My career has definitely defined me as a person. When I was a new mother, I struggled with that. I wanted to be the good stay-at-home mommy that all of my friends were. But my husband would always tell me that so much of who I am is what I have done with my career. And it has defined what kind of mother I am as well. It got me involved with my son’s school, whether it was being the class mom, or organizing a bake sale, or fundraising. I knew how to do all of this because I knew how to run a business, so I could apply my skills to mothering as well.
If nothing else, it’s made me a really good role model for him, because through me, he saw what it meant to have a great career with a balanced life. He also learned how to really respect women, which is an important gift that women of my generation gave to the sons that we raised.

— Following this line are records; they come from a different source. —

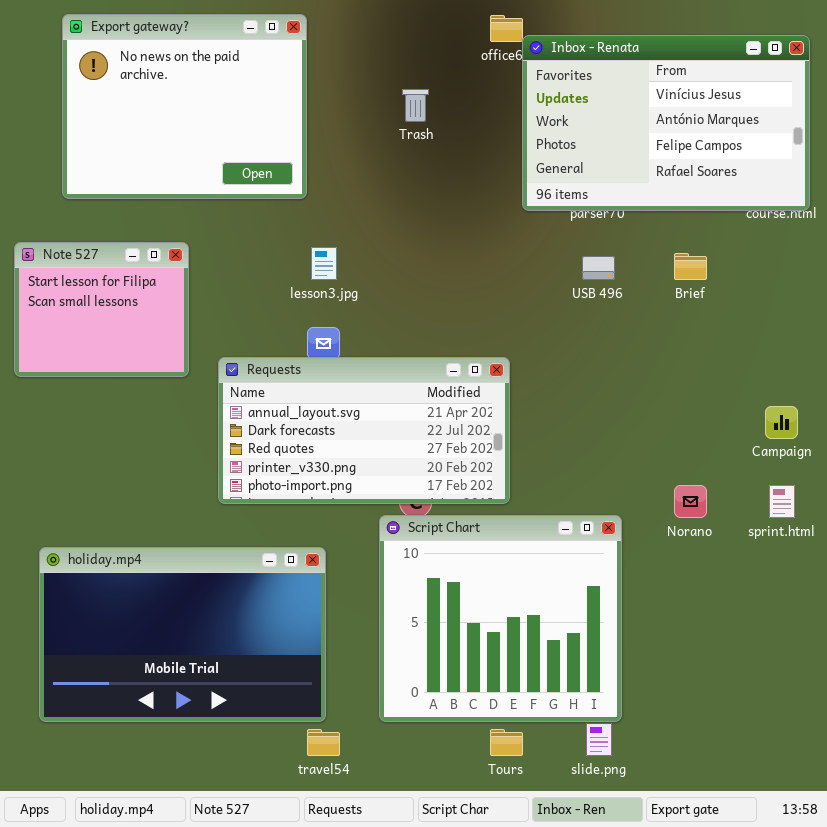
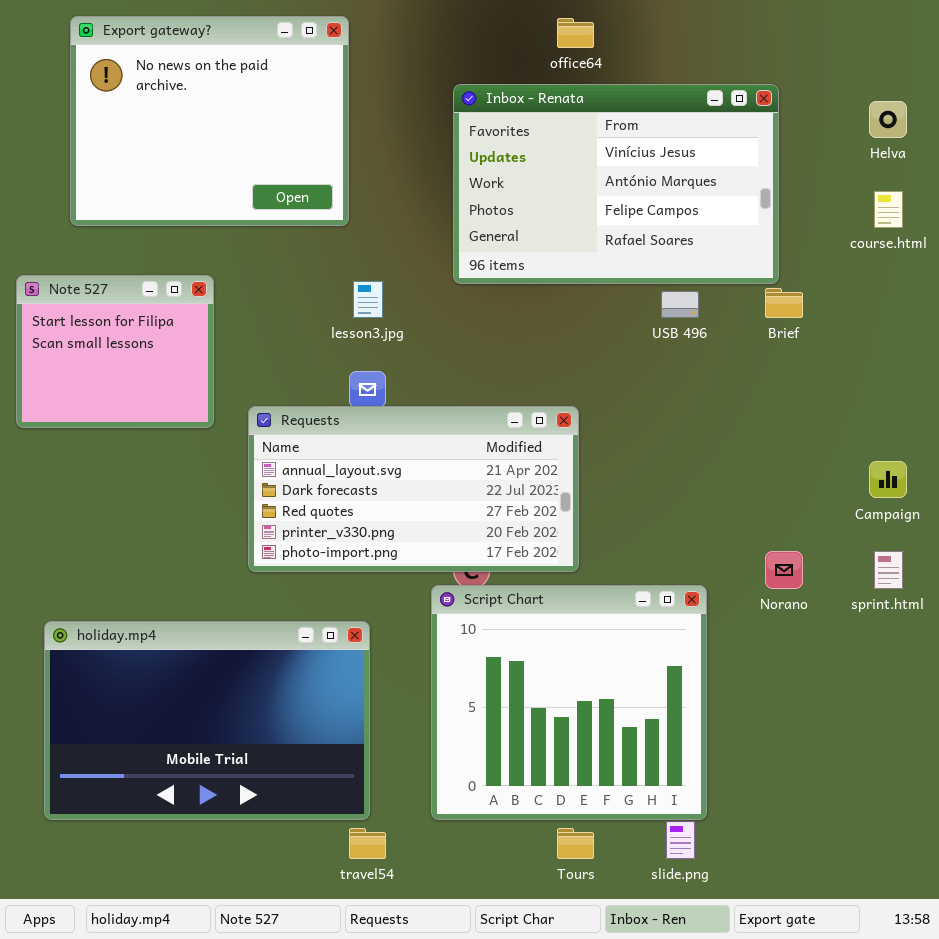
Inbox - Renata: [522,35,810,211] -> [453,84,779,284], moved

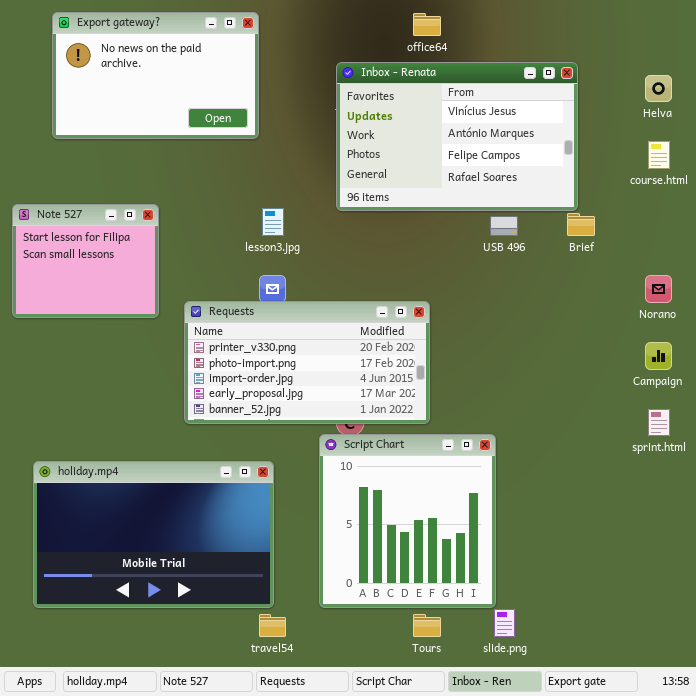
Export gateway?: [70,16,349,226] -> [52,12,259,139], resized
Requests: [248,406,579,572] -> [184,301,430,424], scrolled down 3 rows
Norano: [765,551,803,589] -> [645,275,672,303], moved
Script Chart: [431,585,707,820] -> [319,434,496,608], resized

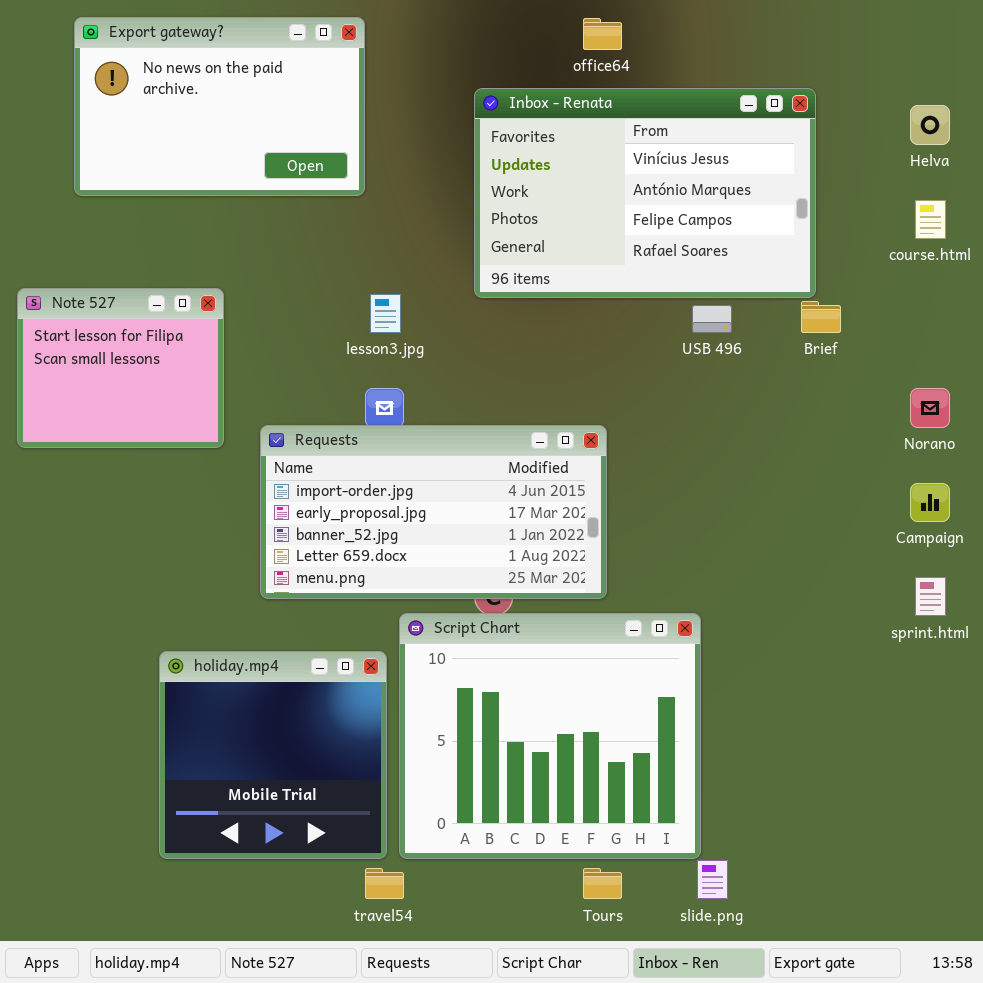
Requests: [184,301,430,424] -> [260,425,607,599], scrolled down 2 rows
Script Chart: [319,434,496,608] -> [399,613,701,859], resized
holiday.mp4: [33,461,274,608] -> [159,651,387,859], resized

Was there anyone who has mentored you along the way, and in turn, have you mentored many people?
Calvin Klein and Barry Schwartz were probably my greatest mentors, because I was with them for so many years. They taught me everything I know about running a business. Today, I absolutely try to mentor as many women as possible. Not only do I speak to people outside of my field, but I also try to create a work environment where other women—and men—feel comfortable approaching me with problems and questions. It’s not who you are as an individual that makes you successful. It’s how you work within a group. It’s the people whom you decide to surround yourself with. I try to hire people who have strengths that I don’t have. I want them to be comfortable, and happy. I want them to be able to ask me for advice. I try to be understanding, and to give them the best advice I can based on my years of experience.
Being that you’re such a successful woman, have you always been proactive about your own financial well-being?
Absolutely. I have always been involved in the decision making about our investments, our estate planning, how we control our destiny as a family. I’m the kind of person who learns along the way. If I need to figure it out, I teach myself, on my own terms.
What advice would you give to women trying to learn more about financial literacy?
What I would say to other women is—ask the questions. Don’t be afraid. If you don’t understand something around finance, figure out how to navigate the road map.
When I first got started at Calvin Klein, it was a start-up, so I learned from the bottom up. But I got so far ahead because I really made sure I understood how the finances of the company worked and I asked questions when I didn’t understand something. I didn’t want to just sit back, and wait for someone else to answer the question. Women need to take the initiative, and be proactive about their own financial well being.
What advice do you have for young women?
I’ve always been passionate about what I was doing in fashion, ever since a young age. But more than anything, no matter what industry you’re in, if you want to be successful, you have to work hard. Work ethic is so important. If you work hard and feel passionately about what you’re doing, you’ll work it out.